Cameron is a walking, talking ball of anxiety (until he has an emotional breakdown and neither walks nor talks, that is). And who can blame him? His parents are remote—specifically his dad, who treats his Ferrari like more of a son than he does Cameron.
Ferris, on the other hand, is as fearless as Cameron is fearful. For example, Ferris walks right into Chez Quis and steals Abe Froman's table. He's confident, and it works: He gets the table and an apology from the stuck-up maître d'. Ferris and Cameron are a study in contrasts, and the movie suggests that Ferris's bold approach is the way to go. In other words, if you want to be free, argues Ferris Bueller's Day Off, if you have any ounce of self-worth, you must face your fears.
Questions About Fear
- Cameron's father, Morris, looms large in the film, but we never actually see or hear him. How would the movie change if we got a firsthand glimpse of Morris?
- Spotting the mileage the parking attendants put on his dad's car causes Cameron to "[go] berserk," reevaluate his life, and realize that he's tired of being afraid. Why do you think this specific incident sets him off?
- Cameron's not the only character that evolves over the course of the film. Jeanie does, too. What's she afraid of?
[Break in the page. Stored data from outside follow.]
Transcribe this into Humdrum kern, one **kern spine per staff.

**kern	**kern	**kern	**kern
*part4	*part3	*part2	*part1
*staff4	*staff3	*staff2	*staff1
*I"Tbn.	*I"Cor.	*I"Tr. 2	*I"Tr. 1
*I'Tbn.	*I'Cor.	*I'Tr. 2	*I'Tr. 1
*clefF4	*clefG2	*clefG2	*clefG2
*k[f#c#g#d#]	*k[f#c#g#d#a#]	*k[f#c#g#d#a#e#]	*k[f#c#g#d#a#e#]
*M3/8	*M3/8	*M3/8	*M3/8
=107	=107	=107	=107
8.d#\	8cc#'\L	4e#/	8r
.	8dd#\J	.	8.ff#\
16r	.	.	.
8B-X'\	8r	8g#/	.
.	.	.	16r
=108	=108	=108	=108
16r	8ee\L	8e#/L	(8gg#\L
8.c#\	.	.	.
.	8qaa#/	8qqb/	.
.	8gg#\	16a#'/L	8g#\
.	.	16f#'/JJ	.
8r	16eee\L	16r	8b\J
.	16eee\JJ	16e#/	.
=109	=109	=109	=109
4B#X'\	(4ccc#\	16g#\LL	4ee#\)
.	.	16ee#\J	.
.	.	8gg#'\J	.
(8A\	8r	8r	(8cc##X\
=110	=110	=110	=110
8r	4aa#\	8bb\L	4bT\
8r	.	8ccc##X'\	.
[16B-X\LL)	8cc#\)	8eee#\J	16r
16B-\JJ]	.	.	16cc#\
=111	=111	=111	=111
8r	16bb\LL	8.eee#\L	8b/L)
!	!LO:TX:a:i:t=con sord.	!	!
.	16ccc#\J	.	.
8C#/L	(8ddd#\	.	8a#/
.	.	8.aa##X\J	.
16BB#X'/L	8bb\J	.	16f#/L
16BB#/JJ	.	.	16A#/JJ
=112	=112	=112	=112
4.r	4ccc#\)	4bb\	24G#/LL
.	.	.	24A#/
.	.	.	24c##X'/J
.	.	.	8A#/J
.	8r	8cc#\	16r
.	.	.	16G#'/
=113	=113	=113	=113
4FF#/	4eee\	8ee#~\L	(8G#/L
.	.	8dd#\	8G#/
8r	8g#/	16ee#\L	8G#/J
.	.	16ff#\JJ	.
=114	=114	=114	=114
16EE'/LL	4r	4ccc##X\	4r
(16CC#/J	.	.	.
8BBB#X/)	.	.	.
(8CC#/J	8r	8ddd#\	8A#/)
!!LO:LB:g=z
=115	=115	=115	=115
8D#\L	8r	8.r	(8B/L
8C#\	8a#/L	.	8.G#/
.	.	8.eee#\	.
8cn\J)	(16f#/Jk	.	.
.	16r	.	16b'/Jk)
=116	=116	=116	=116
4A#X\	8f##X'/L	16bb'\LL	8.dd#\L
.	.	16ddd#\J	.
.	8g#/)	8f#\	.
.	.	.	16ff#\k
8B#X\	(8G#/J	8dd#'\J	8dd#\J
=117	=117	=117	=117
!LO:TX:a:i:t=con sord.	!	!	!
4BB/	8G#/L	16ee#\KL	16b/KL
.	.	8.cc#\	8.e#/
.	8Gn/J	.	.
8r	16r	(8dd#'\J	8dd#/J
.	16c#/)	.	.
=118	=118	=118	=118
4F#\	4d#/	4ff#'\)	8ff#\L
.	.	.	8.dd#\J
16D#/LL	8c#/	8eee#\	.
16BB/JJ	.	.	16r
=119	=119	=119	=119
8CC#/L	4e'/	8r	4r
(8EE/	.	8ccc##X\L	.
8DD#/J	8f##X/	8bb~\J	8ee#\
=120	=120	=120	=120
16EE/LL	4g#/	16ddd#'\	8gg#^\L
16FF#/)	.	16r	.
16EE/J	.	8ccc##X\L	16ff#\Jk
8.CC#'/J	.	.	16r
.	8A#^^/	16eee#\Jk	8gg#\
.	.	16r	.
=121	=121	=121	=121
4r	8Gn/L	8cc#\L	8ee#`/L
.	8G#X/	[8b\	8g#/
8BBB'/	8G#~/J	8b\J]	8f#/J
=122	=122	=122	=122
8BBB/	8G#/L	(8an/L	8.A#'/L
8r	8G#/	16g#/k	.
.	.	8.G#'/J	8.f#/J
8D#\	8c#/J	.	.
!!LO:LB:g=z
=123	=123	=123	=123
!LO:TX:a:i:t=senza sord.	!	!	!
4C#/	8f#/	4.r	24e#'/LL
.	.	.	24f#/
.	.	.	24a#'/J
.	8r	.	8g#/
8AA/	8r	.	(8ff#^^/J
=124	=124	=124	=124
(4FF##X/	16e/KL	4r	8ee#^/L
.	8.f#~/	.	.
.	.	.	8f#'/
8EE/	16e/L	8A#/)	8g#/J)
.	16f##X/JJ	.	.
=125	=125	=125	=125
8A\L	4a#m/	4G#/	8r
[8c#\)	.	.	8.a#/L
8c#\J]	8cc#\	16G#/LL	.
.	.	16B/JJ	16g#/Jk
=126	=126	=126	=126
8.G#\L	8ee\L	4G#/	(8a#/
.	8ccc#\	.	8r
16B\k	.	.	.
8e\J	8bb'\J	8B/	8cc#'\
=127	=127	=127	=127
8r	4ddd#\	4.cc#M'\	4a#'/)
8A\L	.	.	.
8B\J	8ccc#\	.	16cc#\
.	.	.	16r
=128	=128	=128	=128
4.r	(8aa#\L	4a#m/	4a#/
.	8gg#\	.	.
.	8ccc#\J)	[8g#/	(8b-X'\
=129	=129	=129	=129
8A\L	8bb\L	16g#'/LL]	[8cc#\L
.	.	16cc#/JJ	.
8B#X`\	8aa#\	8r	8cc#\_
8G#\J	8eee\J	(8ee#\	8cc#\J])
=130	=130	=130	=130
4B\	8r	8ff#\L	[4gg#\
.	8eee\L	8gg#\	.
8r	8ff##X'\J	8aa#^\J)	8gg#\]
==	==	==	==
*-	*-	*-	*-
- We'd argue that Ferris stealing Abe Froman's table is the most fearless thing he does all day. What do you think would've happened if the real "Sausage King of Chicago" turned up to Chez Quis?
Chew on This
Ferris's sole mission is to help Cameron become more confident in the face of his father's cruelty and materialism.
Cameron isn't afraid of his dad; he's afraid of the homicidal fury he'll unleash if he goes off on his dad.